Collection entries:
....................

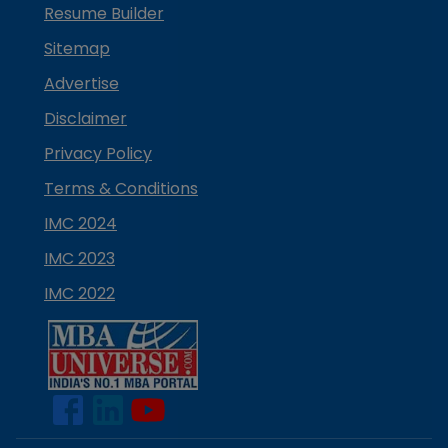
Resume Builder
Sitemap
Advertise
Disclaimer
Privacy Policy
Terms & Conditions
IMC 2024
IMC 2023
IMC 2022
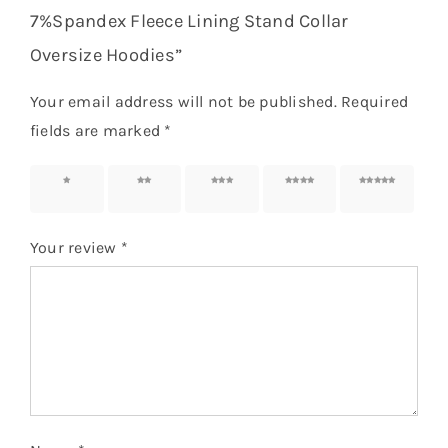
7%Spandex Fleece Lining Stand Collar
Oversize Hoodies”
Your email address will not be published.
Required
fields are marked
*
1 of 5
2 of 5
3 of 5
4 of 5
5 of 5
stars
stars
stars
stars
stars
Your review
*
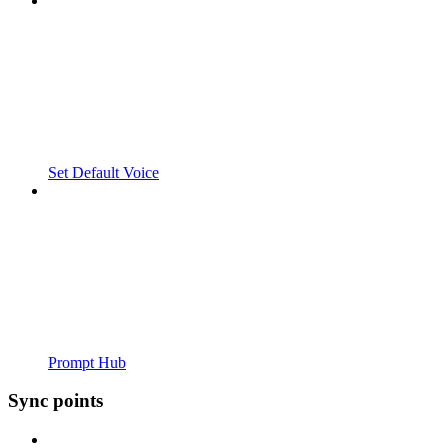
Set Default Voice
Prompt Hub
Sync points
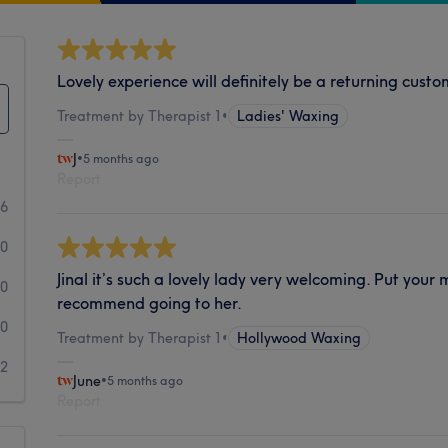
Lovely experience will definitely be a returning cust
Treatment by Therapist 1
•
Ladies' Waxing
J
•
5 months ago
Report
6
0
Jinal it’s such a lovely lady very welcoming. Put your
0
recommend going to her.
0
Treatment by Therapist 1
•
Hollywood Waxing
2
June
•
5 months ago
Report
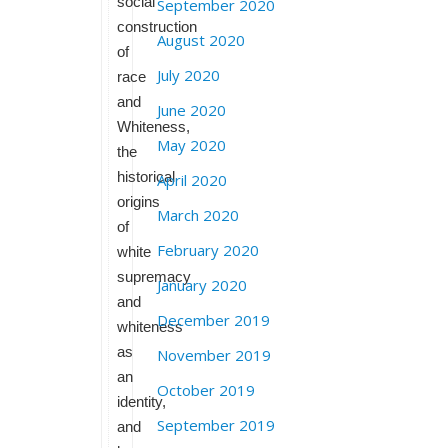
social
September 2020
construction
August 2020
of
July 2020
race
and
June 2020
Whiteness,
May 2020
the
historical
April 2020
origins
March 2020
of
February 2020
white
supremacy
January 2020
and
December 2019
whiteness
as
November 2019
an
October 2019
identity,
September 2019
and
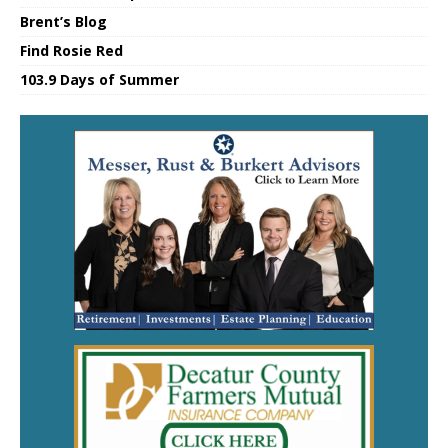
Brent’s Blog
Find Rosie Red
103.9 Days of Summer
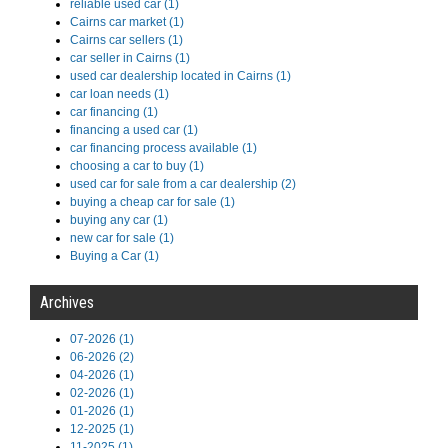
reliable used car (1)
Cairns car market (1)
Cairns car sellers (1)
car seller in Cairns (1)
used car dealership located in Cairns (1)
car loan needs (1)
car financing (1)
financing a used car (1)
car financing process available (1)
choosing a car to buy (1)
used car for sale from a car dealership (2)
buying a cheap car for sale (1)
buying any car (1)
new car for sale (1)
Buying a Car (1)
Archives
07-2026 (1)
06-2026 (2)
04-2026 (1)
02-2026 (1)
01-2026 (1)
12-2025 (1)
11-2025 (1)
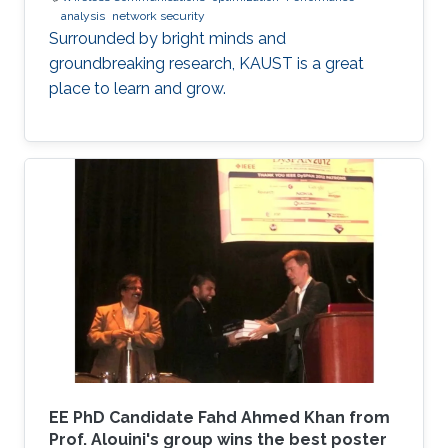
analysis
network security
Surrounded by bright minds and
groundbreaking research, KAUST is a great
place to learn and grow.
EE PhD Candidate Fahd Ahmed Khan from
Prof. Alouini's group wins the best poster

....................

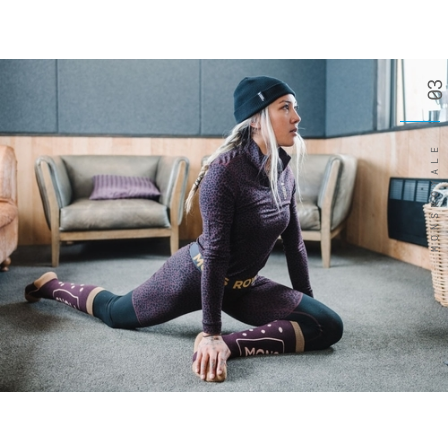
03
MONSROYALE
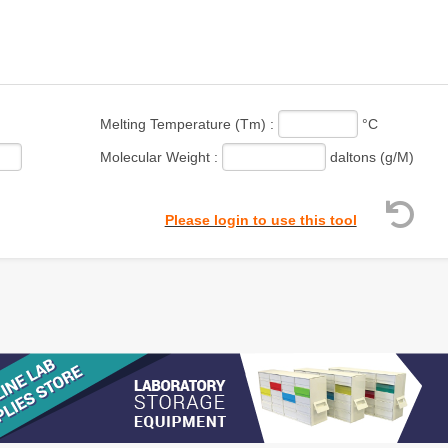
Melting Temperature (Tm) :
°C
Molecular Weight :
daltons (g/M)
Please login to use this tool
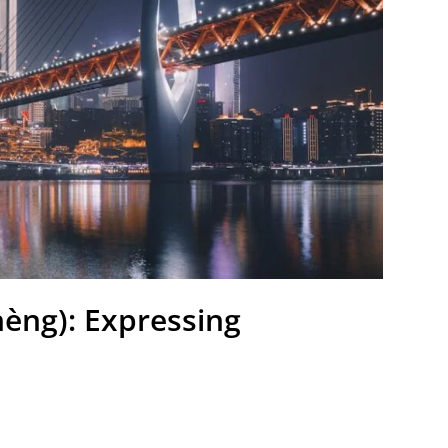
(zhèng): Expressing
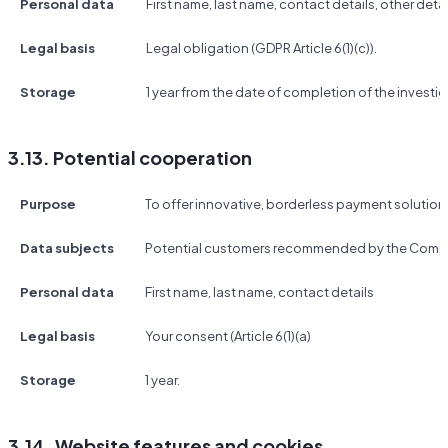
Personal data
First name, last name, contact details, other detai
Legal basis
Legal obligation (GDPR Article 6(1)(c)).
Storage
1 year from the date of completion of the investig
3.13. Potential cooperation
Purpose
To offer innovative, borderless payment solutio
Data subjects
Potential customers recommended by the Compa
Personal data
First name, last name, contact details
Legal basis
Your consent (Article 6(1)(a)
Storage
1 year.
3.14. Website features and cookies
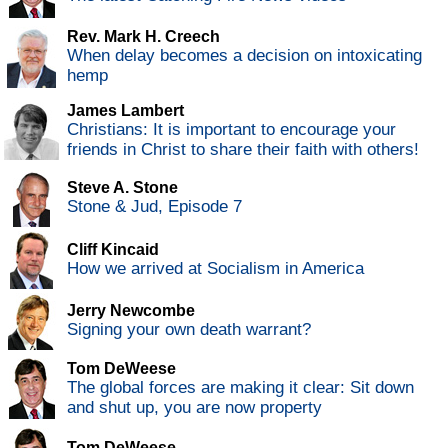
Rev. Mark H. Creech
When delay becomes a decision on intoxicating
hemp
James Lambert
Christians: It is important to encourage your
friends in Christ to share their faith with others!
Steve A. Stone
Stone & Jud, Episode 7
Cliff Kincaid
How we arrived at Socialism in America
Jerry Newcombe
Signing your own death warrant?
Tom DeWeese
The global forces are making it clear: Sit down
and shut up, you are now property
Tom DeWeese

....................

WHAT TO DO: Pick out every line of the collection entries above that contains the word "Potential", and copy each one.

PROBLEM SOLUTION:
3.13. Potential cooperation
Potential customers recommended by the Compa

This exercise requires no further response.